There are possibilities for Ending Diagonal Triangle Pattern in progress from 8063. If it is really an ED in progress then Nifty can first decline near 8140-8110 without breaking above 8316. And after decline, Nifty can bounce above new high again without breaking below 8074. Breaking above 8316 will negate these possibilities.
So, the short term strategy would be to sell on rise with stoploss 8317 expecting target near 8140-8110. And then buy again near 8140-8110 with stoploss 8074 expecting target above 8294. 8317 must be the strict stoploss as breaking above 8316 will negate ED pattern.
There will be good shorting opportunity (buying puts) for 250-400 points fall if this wave started from 8063 completes as Ending Diagonal Triangle. So, wait for the perfect time to buy puts if conditions favors.
Good Trading Opportunity on 20 June 2016, Yesterday:
This note is especially for learners to explain how trading decisions can be made based of Elliott Wave Counts. There was a good “low risk high reward” trading opportunity on 20 Jun 2016, yesterday when Nifty opened huge gap down followed by break above 8135. It was a trading opportunity for minimum 90-120 points with stoploss of 30 points.
All the conditions and confirmation of trades are explained on chart given below, please read carefully.

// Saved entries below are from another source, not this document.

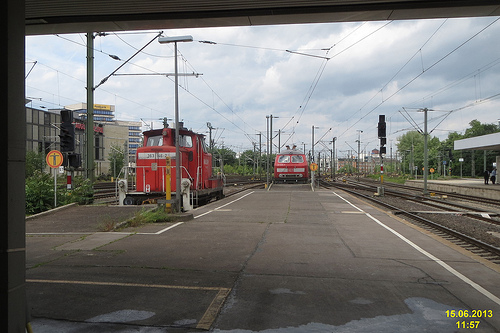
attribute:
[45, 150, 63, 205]
sign — red, yellow, black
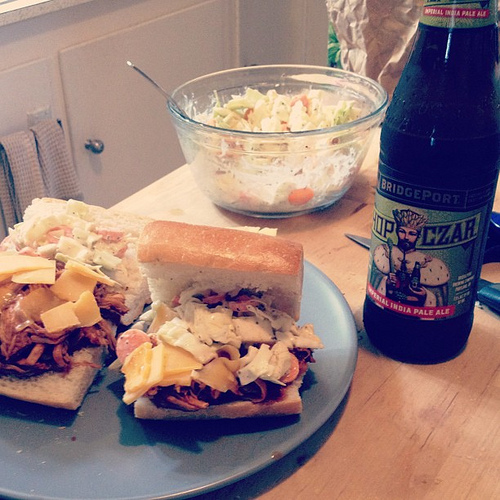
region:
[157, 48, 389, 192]
salad is in a bowl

And try to understand that many perfect trading decision like this can be made during market hours only especially when market is volatile and there is no way to decide this type of trade in advance as opening of market is not in our control. That’s is the reason I always insist everyone to learn yourself so that you can make real use of Elliott Wave Theory and my analysis reports.